──────── DATA FOR THIS TASK

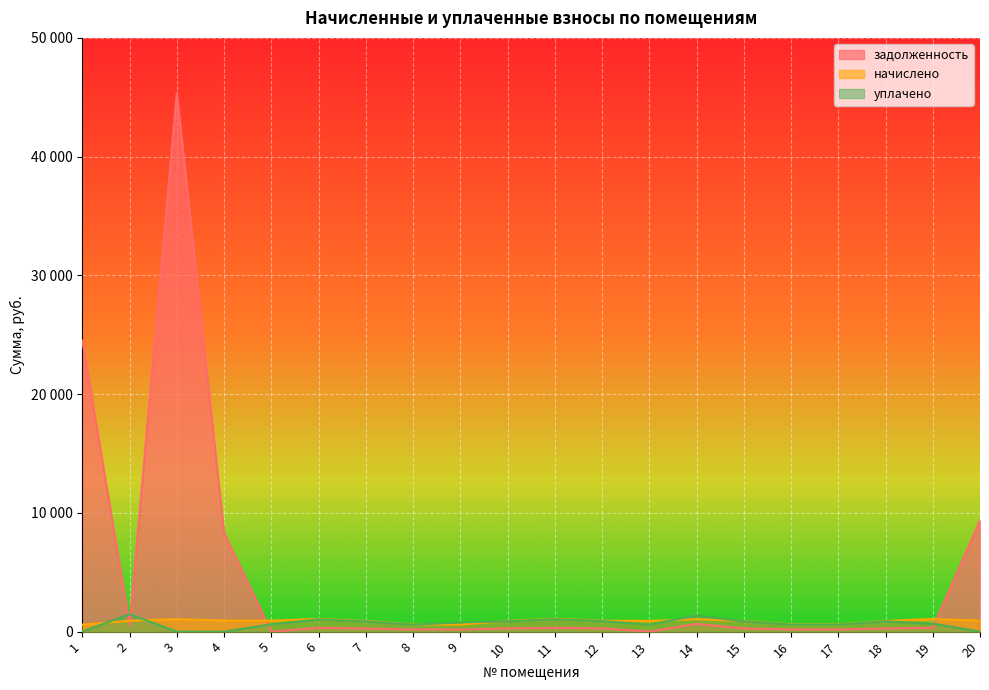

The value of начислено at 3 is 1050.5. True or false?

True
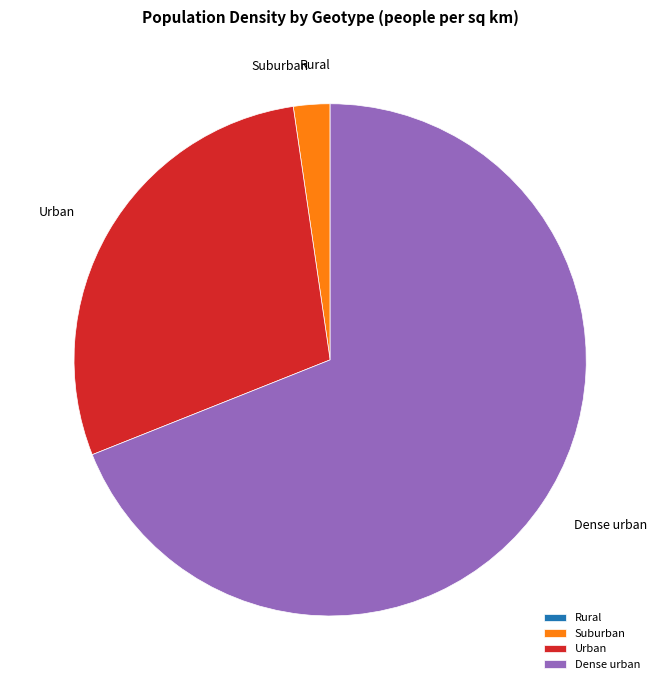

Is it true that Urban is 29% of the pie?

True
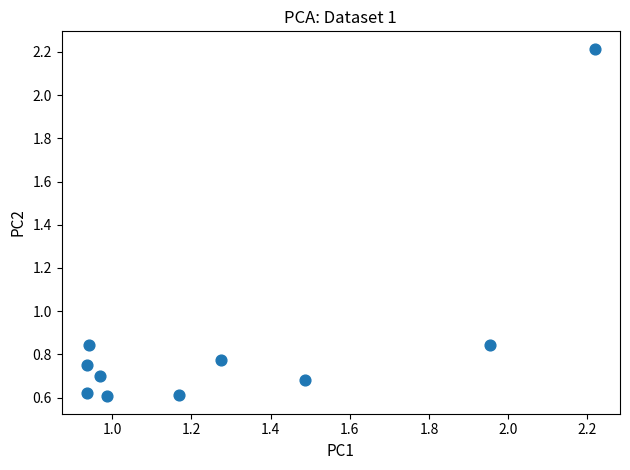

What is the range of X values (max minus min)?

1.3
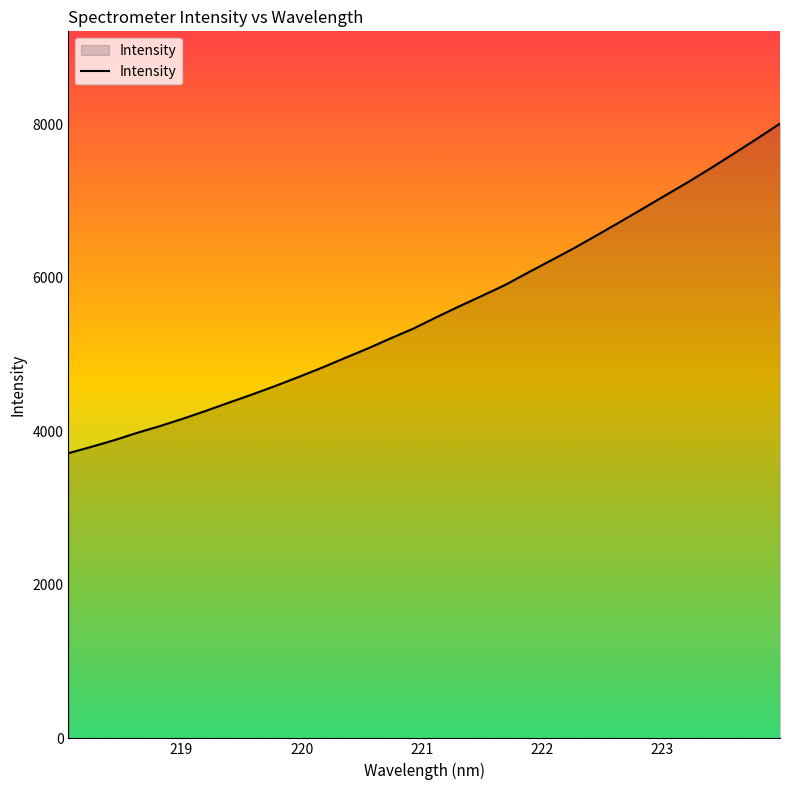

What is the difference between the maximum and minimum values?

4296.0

────────────────

Lay out the entries above as a JSON list of strings, one per line, skipping blank lines and omitting the pictures.

[
  "The value of начислено at 3 is 1050.5. True or false?",
  "True",
  "Is it true that Urban is 29% of the pie?",
  "True",
  "What is the range of X values (max minus min)?",
  "1.3",
  "What is the difference between the maximum and minimum values?",
  "4296.0"
]